You know the age of each customer. So you gather a customer sample defined by two variables: age and level of interest.
You analyze these two variables separately, using histograms:
These histograms show that ages are fairly evenly distributed over the sample, which contains approximately the same number of younger people as older people. With respect interest, there are also about as many people who are interested in the new album as there are people who show no interest in it.
Okay. It’s good to know these things but, as we will soon see, we can do much better!
Now let’s plot the individuals of our sample on a two-dimensional graph. Each point on the graph represents a person. The position of each point is determined by two axes: horizontal and vertical. The values represented on the horizontal axis are numbers. If an individual’s number is high, the point will be far to the right on the graph, but if it is close to 0, it will be far to the left. The values represented on the vertical axis are also numbers: if an individual’s number is high, the point will be very high on the graph, but if it is close to 0, it will be very low.
Here, we are representing the age variable on the horizontal axis and the level of interest variable on the vertical axis. A point located on the upper right will therefore represent a somewhat older person who is very interested in the new album. A point on the lower left will represent a younger person who doesn’t like the album.
Here are two extreme examples:
In Example A, a lot of older people like this new album, and a lot of younger people don’t like it. So your algorithm should recommend this new album to people who are somewhat older, and it should not recommend it to people who are younger (it’s better to recommend products to people who are predisposed to like them).
In Example B, the opposite is true. The album should be recommended to younger people and not to older people.

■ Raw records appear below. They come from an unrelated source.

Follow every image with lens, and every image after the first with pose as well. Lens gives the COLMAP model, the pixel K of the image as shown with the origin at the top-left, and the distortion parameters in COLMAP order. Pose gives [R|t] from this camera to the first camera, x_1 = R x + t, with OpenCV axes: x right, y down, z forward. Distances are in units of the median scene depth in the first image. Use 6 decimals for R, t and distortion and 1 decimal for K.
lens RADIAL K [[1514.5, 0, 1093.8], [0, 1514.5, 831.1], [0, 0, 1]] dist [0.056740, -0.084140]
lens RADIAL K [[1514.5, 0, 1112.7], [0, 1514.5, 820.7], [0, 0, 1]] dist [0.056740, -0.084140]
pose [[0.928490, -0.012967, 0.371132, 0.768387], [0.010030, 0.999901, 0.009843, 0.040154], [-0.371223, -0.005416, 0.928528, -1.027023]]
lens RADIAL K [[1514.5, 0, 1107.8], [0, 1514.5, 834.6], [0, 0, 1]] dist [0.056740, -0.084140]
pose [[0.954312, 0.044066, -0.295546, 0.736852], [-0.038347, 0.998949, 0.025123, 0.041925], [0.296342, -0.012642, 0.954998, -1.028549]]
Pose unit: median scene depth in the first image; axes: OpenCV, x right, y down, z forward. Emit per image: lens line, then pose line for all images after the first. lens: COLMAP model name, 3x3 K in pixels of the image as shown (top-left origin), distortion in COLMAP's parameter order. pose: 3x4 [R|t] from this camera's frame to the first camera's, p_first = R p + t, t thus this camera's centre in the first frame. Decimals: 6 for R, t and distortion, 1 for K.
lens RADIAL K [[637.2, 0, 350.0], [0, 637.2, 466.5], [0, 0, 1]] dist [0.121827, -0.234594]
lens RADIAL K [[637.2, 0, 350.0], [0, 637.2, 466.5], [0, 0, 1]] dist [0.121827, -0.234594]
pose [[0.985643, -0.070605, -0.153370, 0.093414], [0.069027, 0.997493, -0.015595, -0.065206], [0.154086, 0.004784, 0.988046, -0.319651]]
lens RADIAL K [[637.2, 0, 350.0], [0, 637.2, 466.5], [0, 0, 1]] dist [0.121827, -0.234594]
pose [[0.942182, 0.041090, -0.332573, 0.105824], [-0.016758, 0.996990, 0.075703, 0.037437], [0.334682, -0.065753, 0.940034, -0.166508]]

As I’m sure you’ve realized, in general we get a lot more information from analyzing the relationship between two variables than by analyzing them separately! Without this bivariate analysis, you would not know who should receive the recommendations (or not receive them) for this album!
Take It Further: Another Example
Another example: Let’s say that a famous online training website publishes courses that require students to take quizzes (sounds familiar? ).
To pass a quiz, students must get 70% of the questions right. So, on a quiz of 8 questions, students must answer at least 6 questions correctly in order to pass. The sample of students who have taken the quiz has 8 variables (each question is a variable). They are all binary (right answer /wrong answer).
For one of the quizzes in the course, these 8 variables are represented below:
Five questions of the 8 have a success rate of close to 100%. The other three questions have a success rate of close to 50%. This graph represents eight univariate analyses. But we need to analyze the relationships between these variables.
That’s right: of the 50% of students who missed question 2, I don’t know how many got question 3 right, and that’s a problem because:
If the 50% of students who missed question 2, the 50% who missed question 3, and the 50% who missed question 4 are all the same students, it means that a total of 50% of students failed the test (each with three wrong answers). In this case, the overall pass rate for the test would be 50%, and we would need to simplify the wording of the quiz.
However, if the 50% of students who missed question 2 are among the 50% who got question 3 right, then these students probably all passed the quiz (because, no matter how they answered question 4, they will almost all have an overall score of 6/8 or 7/8). In this case, the overall pass rate for the quiz would be close to 100%, which is an excellent pass rate!